Results for Madonna are shown in Figure 1. Based on our gold-set, we estimate the a-priori probability for a spot of the subject Madonna being on topic at 0.866. Consequently, even a simple-minded “always say yes” strategy (Bernoulli p=1) does well on Madonna. The KA yields a precision of over 95%, but at a very low recall. This is due to the fact that we only took LAs from the KA. Both the supervised learning and the manual approaches show extremely high precision: 97-99%. This comes at a recall level of 80-85%. Results for Pink are shown in Figure 2. The percentage of on-topic occurrences in our gold data-set was 0.267. Intuitively, this makes Pink a tougher case to disambiguate, as shown by the baselines’ poor performance.

Figure 2 – Precision and Recall for Pink

Results for Bands are shown in Figure 3. Since this data-set combines does not form a coherent set, we were unable to create a relevant KA for it. For the gold set, the ratio of on-topic hits was 0.141.

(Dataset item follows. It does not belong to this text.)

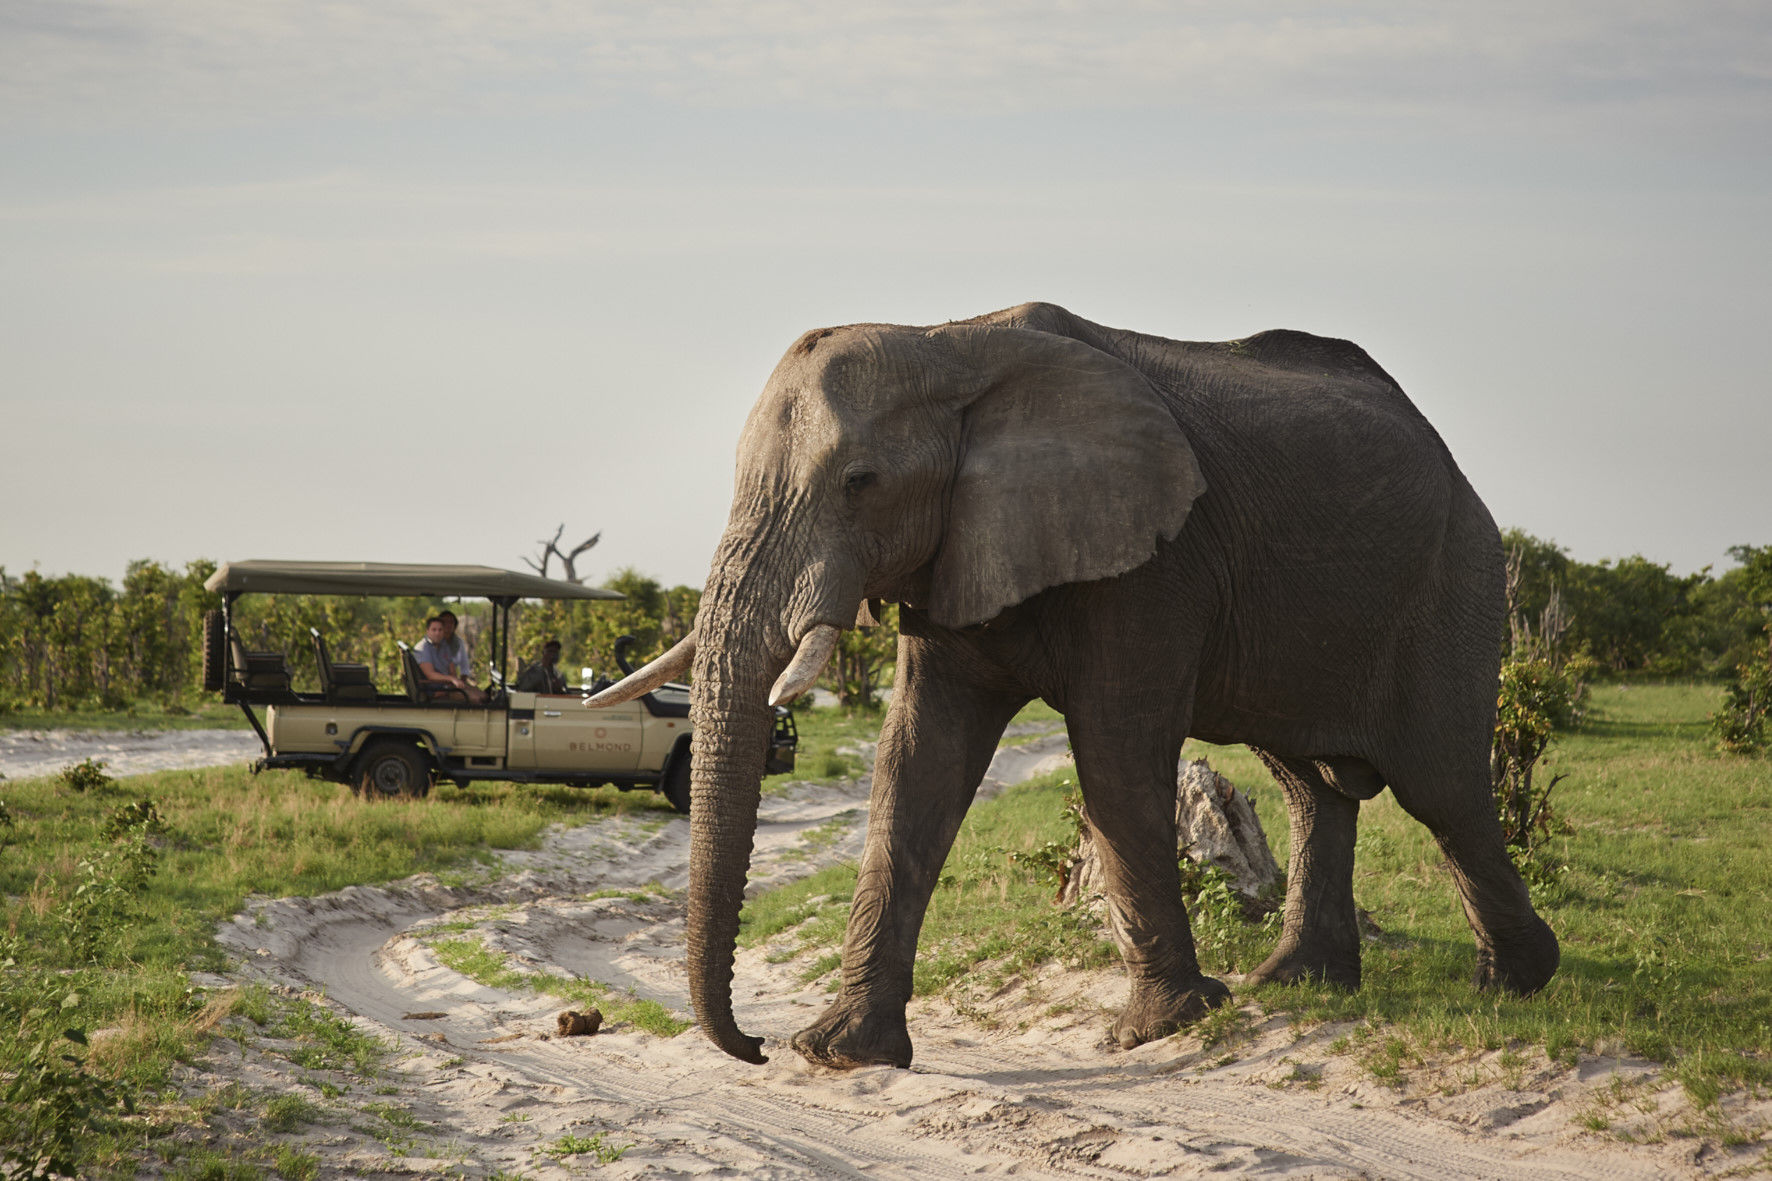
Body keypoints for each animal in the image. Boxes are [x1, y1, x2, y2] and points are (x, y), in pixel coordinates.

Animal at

Figure 3 – Precision and Recall for Bands

Our experiments show that the basic premise of locating on/off topic terms in the context of spotted subjects is extremely helpful for disambiguation. As we have seen, this approach is able to achieve high levels of accuracy with limited training. Thus, the main challenge lies in generating highly accurately discriminating terms. All the techniques we have experimented with require some amount of training or teaching from the user. There is a trade-off between the amount of labour required and the degree of accuracy required. It is possible, and indeed may be worthwhile to fine-tune a set of disambiguation terms until results are extremely accurate. Our system provides a convenient method for doing so. More automated techniques tend to introduce considerable noise, and thus cannot be used in isolation.